With kubernetes you do see the same thing as the article also observed. What I am also seeing, similar with early days of react (and still to some degree), is kubernetes being used in ways that make it underperform or a headache in other ways. But, I suppose it is a fair tradeoff for most companies.
Like the article says, for us it's usually the only option to get managed servers from local hosting providers. There are a lot of projects that don't have continuous development and also don't have 24/7 (or even 9-5) dedicated support staff. If you want to outsource that, you need to have some sort of standardized process that is easy to explain to someone outside of the company. The alternative is to accept multi-day outages when someone is on vacation or too busy to jump in and fix things.
I find that comparing k8s to a disjointed compute layer is not as relevant as comparing it to something like terraform and a simpler container runtime like ecs. When people say "you don't need k8s" that is typically what they are talking about.

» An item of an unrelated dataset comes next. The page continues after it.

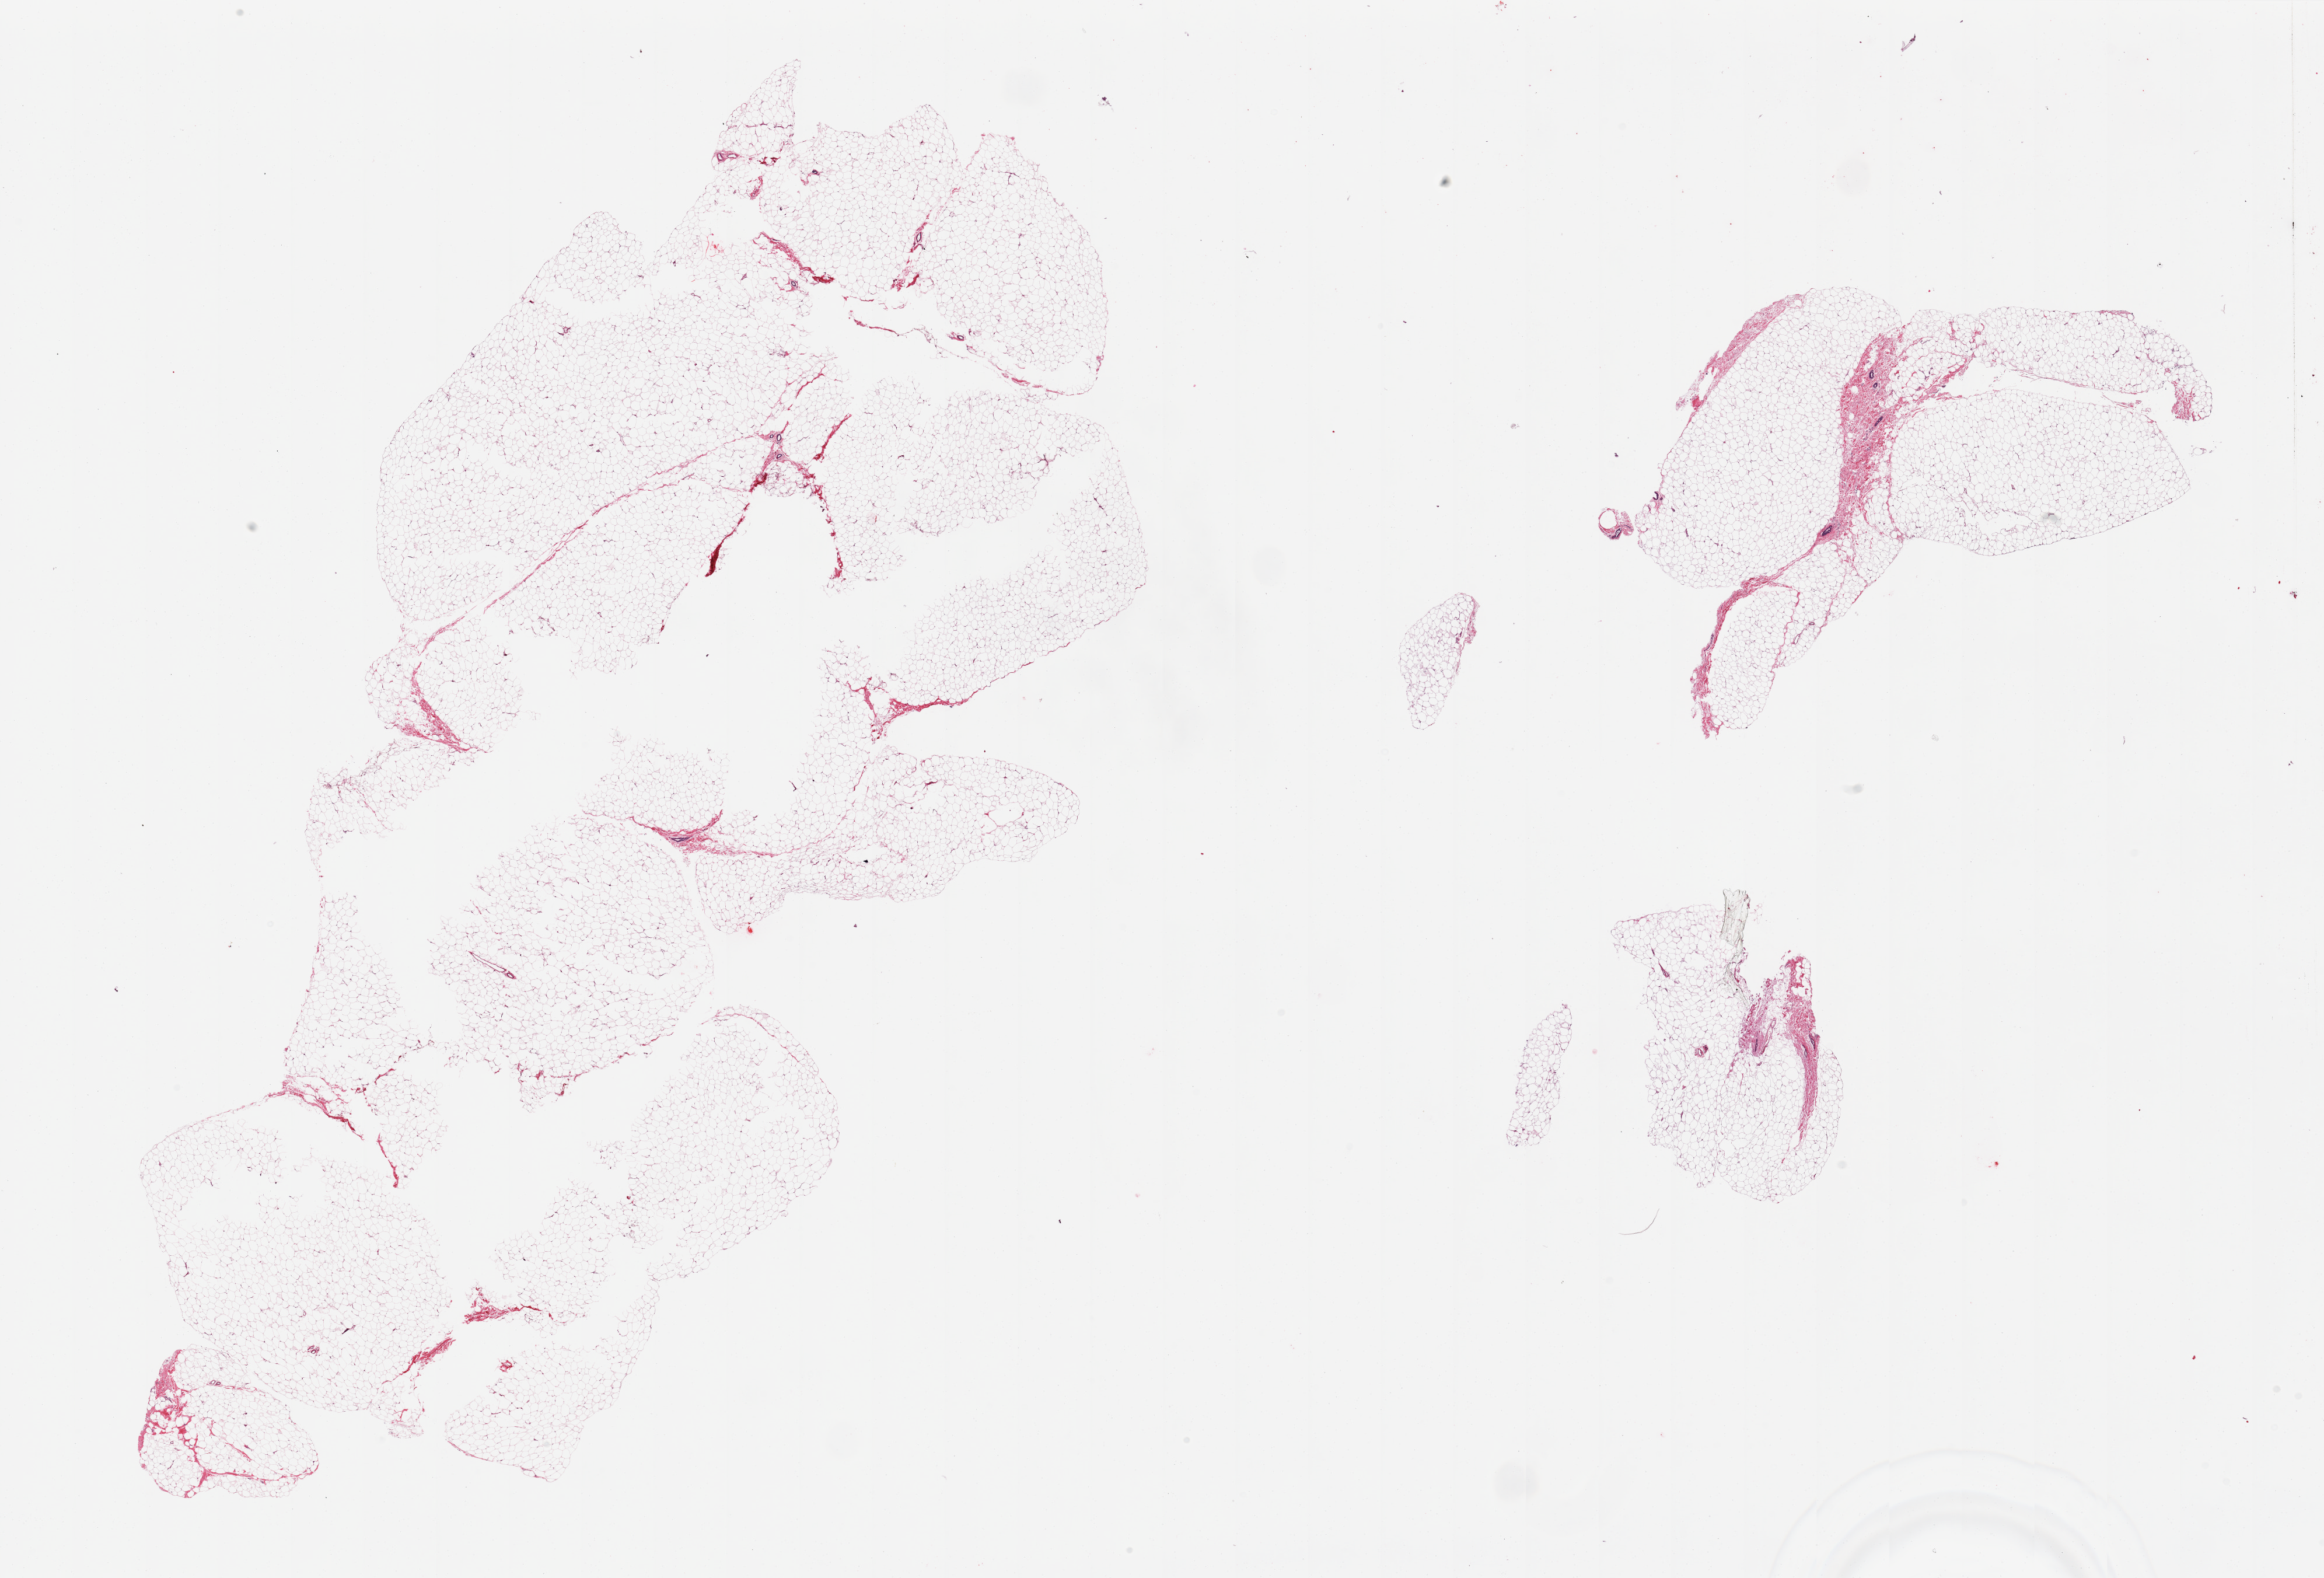
Haematoxylin and eosin whole-slide image, a low-resolution overview of the entire scanned area, about 31.5 x 21.4 mm.
- specimen: PAXgene-fixed paraffin-embedded (PFPE) section; target tissue: breast; donor tissue sample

Early in my career, I (not a DevOps engineer) got comfortable enough with Kubernetes to be dangerous with it. I worked at a small ML startup (pre-LLM), with all of us wearing many hats. We didn't have anyone remotely close to a real devops engineer, so doing devops was everyone's part time job. We used managed Kubernetes (GKE), and that turned out to be a very fast way to burn through a ton of cloud spend (especially with GPU nodes) while feeling like we were just one scaling config away from getting it right.
Could we have burned through that money by just spinning up VMs or doing serverless? Probably. But Kubernetes made me feel like I was pursuing the best possible thing while, in reality, getting increasingly lost.
I then ran into people at other companies who specifically avoided k8s. At first it was weird to me, because Kubernetes was supposed to be the future, but then I realised maybe I was the one who had been misled. Now, reading this, I'm realising that I may have been forced into that future before others, even if perhaps they were right to avoid it then.
There is a way to get Kubernetes right, but doing it as a job on top of another job has scarred me.